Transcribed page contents
______

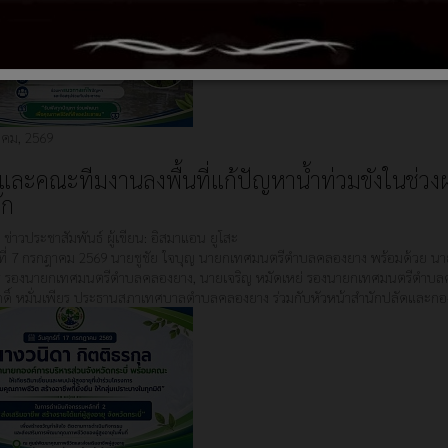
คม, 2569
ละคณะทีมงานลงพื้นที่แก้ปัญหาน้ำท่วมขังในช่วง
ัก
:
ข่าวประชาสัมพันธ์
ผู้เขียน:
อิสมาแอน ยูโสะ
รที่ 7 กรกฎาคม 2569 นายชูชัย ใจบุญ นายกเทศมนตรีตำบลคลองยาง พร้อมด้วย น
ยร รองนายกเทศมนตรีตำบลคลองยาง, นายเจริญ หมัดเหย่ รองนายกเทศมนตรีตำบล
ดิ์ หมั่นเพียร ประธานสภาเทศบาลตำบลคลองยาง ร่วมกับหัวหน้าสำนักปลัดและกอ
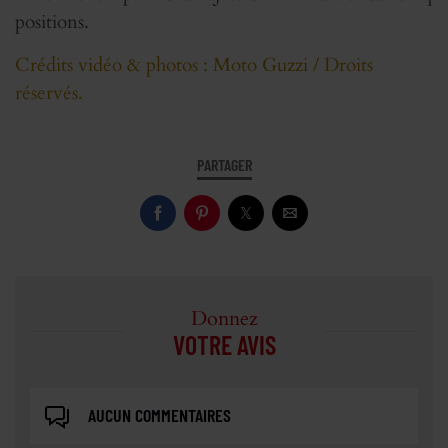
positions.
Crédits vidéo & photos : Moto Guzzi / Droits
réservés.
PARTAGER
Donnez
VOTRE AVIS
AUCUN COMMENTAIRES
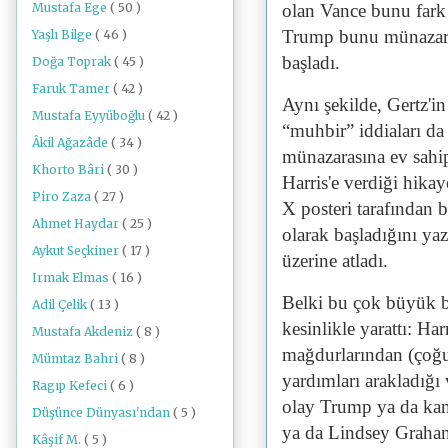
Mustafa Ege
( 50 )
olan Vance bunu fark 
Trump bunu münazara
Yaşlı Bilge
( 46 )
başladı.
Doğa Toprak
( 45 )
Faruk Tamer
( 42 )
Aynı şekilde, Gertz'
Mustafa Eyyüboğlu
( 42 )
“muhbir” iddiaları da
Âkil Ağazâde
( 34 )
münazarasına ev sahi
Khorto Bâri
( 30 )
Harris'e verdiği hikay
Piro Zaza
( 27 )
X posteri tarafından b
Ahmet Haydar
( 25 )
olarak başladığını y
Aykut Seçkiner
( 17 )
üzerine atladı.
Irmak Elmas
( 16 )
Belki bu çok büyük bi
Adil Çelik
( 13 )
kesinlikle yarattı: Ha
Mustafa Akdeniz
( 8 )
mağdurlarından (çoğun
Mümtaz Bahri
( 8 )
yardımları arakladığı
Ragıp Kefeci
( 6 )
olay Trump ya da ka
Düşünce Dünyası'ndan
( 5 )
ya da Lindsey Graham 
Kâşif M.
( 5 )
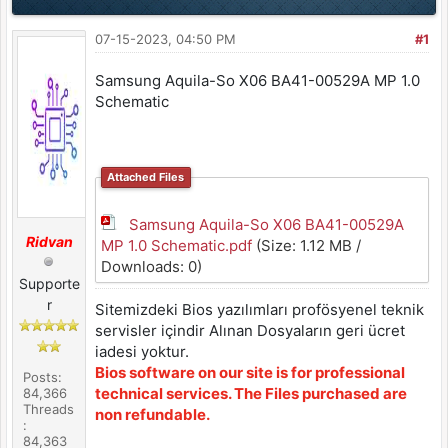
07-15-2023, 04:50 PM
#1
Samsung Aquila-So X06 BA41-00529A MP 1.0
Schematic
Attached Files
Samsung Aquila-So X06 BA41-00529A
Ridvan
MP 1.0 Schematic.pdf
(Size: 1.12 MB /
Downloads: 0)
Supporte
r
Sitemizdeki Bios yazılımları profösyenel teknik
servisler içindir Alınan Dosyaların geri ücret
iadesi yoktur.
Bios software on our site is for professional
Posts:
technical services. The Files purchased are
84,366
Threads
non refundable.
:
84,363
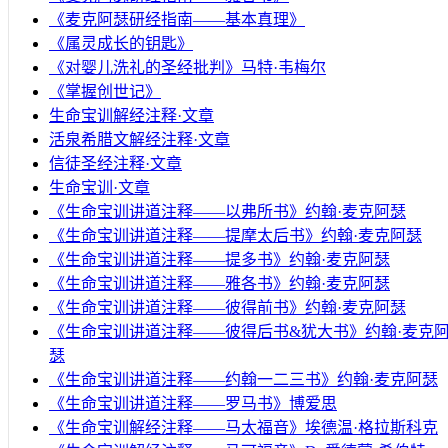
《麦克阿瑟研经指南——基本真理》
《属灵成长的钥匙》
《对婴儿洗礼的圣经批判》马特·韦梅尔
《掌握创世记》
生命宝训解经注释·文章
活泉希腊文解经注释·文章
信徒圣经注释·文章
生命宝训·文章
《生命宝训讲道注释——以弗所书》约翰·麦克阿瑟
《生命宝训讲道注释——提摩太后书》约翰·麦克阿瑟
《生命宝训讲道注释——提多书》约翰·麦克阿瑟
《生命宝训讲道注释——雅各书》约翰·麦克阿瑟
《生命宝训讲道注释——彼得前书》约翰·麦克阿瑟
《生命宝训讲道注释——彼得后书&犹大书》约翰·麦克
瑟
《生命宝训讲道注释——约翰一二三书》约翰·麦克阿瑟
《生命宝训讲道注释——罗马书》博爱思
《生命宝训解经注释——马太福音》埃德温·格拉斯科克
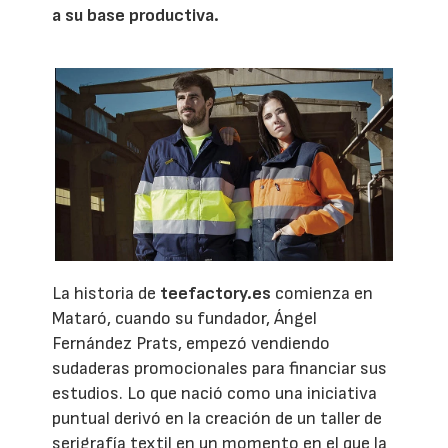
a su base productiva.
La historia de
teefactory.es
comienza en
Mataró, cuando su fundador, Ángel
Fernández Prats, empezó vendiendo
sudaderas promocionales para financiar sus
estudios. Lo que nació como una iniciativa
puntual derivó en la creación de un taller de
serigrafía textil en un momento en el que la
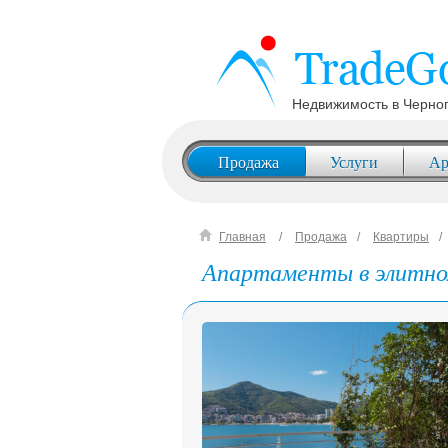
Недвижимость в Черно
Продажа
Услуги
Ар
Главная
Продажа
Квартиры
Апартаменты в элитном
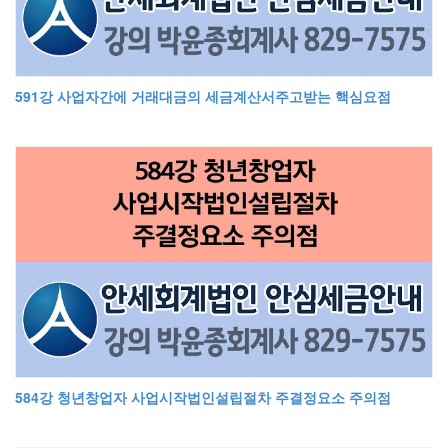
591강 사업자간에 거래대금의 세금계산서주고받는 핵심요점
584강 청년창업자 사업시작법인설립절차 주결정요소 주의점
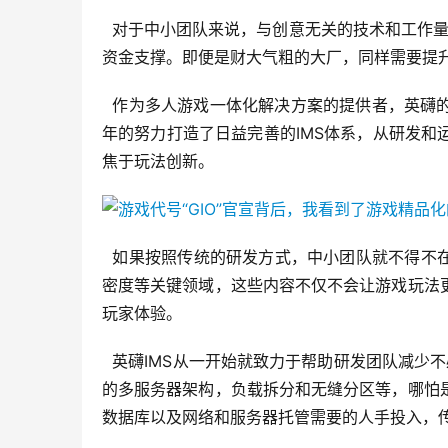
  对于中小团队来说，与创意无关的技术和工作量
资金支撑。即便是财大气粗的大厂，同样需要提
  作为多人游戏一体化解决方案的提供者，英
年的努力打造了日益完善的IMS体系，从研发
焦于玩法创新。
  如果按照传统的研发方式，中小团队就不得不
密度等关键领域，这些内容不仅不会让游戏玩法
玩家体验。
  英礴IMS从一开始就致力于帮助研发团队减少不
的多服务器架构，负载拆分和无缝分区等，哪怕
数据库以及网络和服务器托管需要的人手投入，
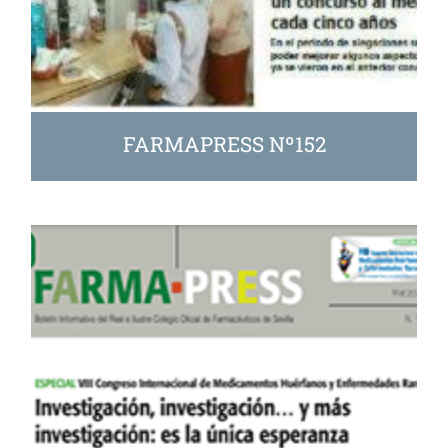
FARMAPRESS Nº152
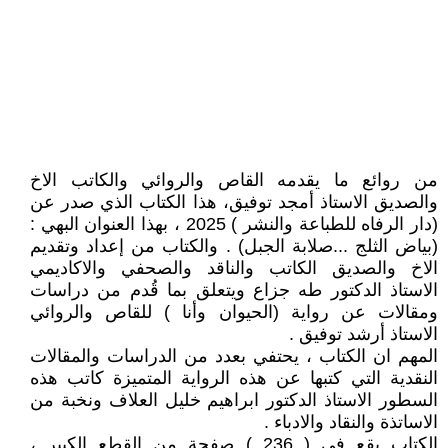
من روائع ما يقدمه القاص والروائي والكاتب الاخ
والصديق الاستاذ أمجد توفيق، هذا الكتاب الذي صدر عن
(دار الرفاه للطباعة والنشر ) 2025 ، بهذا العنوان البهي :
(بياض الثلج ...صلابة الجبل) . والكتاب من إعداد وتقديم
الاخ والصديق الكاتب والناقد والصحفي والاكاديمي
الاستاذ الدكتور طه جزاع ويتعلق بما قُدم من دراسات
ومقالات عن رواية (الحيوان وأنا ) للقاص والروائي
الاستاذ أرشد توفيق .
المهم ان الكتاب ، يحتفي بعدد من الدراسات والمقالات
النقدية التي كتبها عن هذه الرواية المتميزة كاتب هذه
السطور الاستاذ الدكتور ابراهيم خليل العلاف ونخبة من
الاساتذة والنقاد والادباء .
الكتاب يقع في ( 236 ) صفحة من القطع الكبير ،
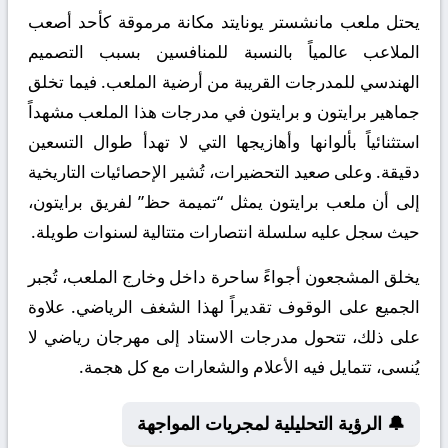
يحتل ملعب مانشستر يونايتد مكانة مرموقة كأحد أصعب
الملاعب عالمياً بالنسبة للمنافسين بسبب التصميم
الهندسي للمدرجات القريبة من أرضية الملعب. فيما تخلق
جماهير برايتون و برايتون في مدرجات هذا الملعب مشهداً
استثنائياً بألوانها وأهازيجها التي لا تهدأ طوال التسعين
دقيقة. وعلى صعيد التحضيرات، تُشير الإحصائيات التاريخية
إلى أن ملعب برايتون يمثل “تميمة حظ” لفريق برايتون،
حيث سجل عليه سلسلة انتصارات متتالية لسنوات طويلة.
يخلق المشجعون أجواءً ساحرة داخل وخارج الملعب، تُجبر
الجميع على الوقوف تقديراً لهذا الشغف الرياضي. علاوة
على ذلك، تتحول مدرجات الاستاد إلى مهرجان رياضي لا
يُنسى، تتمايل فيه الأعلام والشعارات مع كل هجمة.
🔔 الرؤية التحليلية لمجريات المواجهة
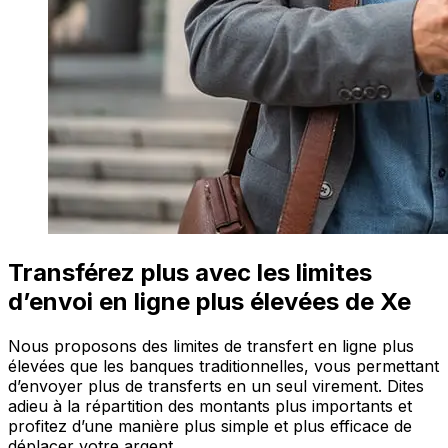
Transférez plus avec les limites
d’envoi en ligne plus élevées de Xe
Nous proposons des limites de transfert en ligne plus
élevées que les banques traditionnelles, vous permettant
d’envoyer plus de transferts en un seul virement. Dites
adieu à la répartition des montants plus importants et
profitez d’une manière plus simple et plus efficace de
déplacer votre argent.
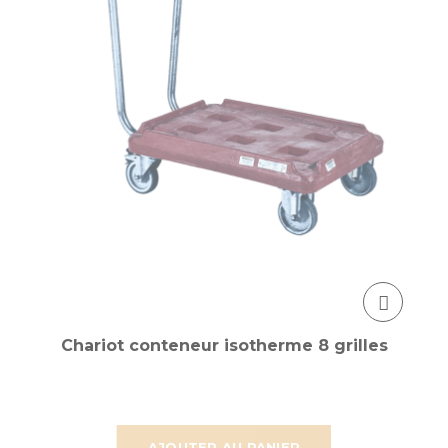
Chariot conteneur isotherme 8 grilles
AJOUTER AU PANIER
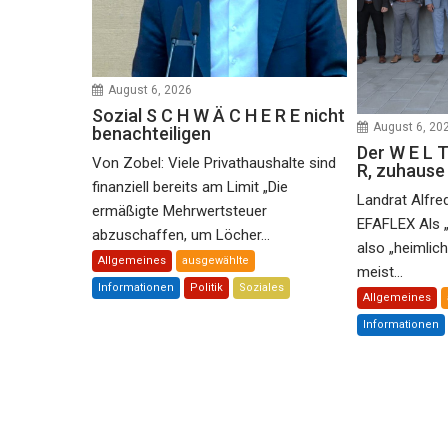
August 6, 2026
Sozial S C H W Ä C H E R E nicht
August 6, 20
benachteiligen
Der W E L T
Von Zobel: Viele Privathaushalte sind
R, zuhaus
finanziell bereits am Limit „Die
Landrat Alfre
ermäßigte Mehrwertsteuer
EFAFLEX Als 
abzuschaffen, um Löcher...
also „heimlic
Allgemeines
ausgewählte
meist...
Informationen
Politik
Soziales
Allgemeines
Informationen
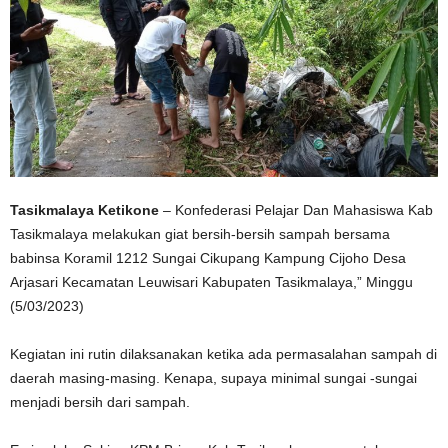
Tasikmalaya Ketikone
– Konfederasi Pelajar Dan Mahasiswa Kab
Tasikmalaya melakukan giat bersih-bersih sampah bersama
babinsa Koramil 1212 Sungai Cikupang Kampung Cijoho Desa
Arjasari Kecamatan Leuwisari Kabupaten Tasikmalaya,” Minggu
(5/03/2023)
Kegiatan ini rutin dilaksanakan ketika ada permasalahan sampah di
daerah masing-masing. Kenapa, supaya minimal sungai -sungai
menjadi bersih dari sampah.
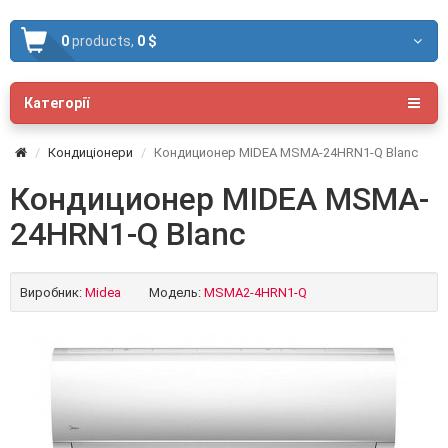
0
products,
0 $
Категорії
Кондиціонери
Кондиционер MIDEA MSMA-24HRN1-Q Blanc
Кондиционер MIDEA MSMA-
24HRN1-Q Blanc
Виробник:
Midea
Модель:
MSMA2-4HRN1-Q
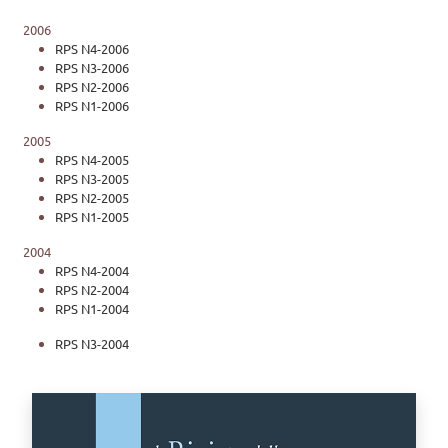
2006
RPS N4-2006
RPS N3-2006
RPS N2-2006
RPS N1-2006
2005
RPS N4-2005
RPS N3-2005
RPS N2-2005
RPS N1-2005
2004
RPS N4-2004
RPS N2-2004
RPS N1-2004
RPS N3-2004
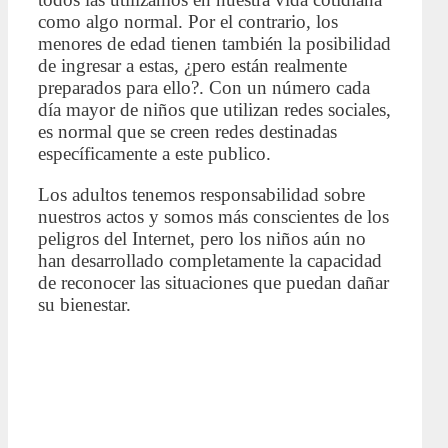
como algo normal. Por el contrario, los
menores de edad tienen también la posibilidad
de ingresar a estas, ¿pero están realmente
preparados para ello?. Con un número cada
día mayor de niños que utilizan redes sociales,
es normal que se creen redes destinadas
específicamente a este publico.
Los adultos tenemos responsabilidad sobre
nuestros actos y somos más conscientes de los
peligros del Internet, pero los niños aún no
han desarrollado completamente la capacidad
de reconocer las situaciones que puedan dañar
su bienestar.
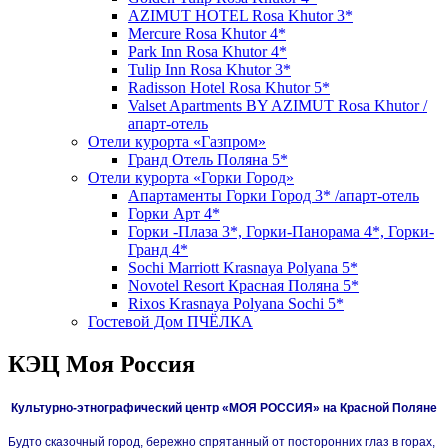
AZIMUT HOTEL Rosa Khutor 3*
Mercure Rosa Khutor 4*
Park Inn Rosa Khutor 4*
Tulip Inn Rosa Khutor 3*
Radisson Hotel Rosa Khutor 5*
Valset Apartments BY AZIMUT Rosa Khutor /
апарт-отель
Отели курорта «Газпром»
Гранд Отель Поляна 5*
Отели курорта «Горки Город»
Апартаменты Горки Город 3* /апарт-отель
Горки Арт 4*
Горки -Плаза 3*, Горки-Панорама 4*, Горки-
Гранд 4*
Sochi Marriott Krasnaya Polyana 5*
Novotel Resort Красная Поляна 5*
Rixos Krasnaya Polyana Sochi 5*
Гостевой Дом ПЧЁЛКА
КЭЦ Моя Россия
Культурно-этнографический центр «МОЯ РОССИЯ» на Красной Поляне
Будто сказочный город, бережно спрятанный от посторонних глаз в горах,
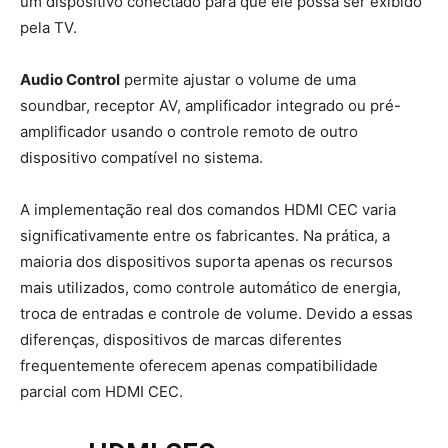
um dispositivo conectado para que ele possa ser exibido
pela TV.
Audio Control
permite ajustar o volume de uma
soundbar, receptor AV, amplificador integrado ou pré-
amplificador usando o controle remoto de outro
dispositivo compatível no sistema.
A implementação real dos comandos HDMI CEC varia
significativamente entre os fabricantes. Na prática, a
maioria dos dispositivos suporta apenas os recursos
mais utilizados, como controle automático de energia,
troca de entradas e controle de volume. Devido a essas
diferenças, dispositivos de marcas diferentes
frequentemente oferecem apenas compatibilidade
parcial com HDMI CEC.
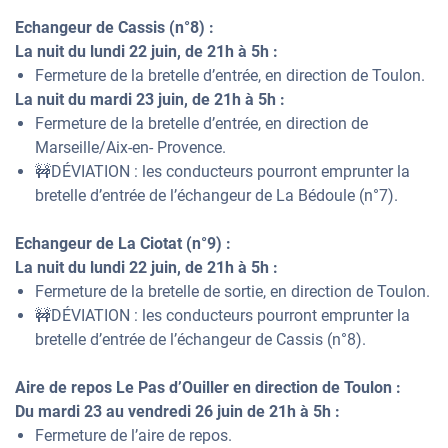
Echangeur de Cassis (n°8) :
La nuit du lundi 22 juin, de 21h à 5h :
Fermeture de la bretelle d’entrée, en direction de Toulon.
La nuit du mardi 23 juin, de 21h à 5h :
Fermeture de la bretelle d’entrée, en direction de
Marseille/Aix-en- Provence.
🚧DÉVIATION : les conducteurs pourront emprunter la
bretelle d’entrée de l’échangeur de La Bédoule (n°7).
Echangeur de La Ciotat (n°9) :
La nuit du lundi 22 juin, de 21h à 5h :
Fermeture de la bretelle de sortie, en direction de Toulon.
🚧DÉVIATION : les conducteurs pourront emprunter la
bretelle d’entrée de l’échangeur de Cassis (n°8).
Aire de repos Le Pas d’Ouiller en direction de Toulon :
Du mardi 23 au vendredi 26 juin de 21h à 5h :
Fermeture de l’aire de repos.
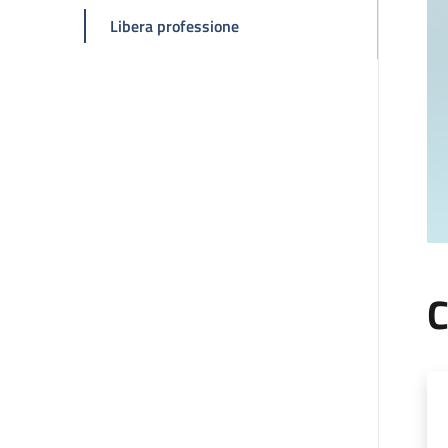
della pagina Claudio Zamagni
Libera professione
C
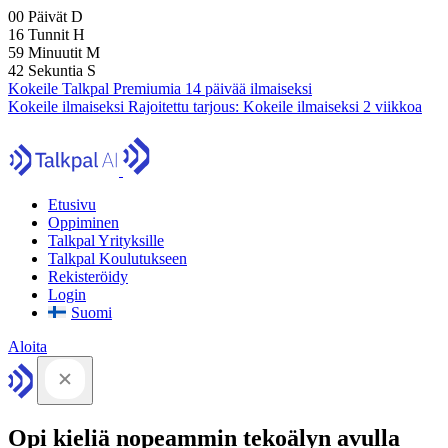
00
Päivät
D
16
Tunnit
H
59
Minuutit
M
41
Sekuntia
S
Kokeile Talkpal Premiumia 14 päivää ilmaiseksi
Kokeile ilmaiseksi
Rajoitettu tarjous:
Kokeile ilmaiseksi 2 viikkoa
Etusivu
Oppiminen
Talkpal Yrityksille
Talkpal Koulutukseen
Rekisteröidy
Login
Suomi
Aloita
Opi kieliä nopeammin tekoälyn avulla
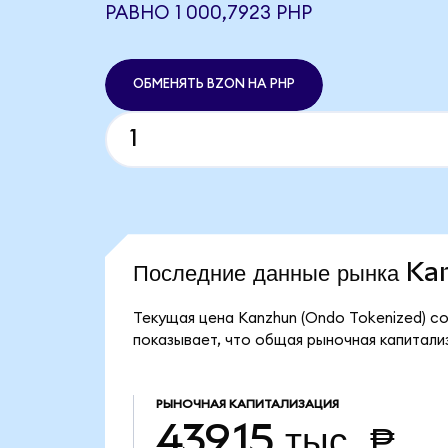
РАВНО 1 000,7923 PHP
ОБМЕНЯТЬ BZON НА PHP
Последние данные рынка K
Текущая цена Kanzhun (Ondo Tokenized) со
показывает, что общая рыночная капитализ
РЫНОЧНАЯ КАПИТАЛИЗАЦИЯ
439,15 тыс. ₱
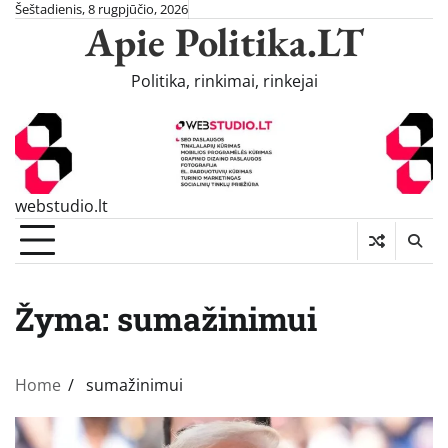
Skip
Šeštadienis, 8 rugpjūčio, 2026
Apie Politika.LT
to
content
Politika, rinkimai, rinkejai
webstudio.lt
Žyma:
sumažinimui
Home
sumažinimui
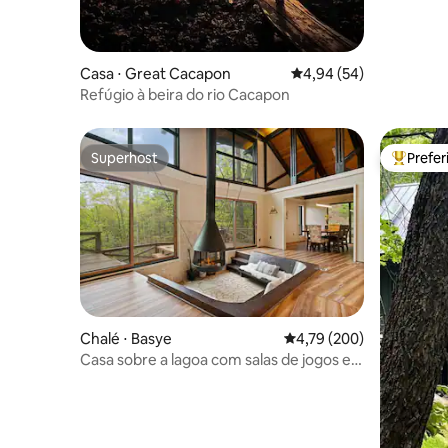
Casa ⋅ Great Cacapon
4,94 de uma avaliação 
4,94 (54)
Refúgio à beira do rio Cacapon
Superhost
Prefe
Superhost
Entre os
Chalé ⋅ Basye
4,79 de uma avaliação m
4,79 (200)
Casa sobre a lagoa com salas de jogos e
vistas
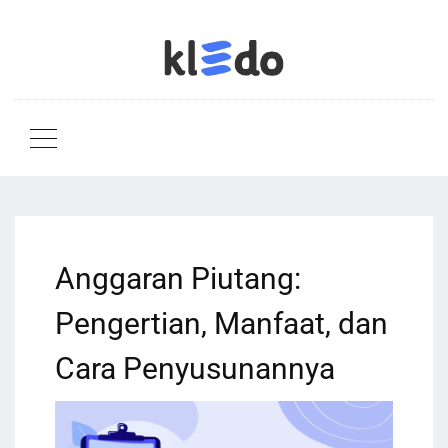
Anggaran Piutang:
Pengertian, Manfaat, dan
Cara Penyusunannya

______

**Exercise description:**
Change "soundbar" to "barra de som" in the lines from the one with "um dispositivo conectado" up to and including the one with "dispositivo compatível no sistema.". Write out only those lines, with everything else left as it is.

**Written reply:**
um dispositivo conectado para que ele possa ser exibido
pela TV.
Audio Control
permite ajustar o volume de uma
barra de som, receptor AV, amplificador integrado ou pré-
amplificador usando o controle remoto de outro
dispositivo compatível no sistema.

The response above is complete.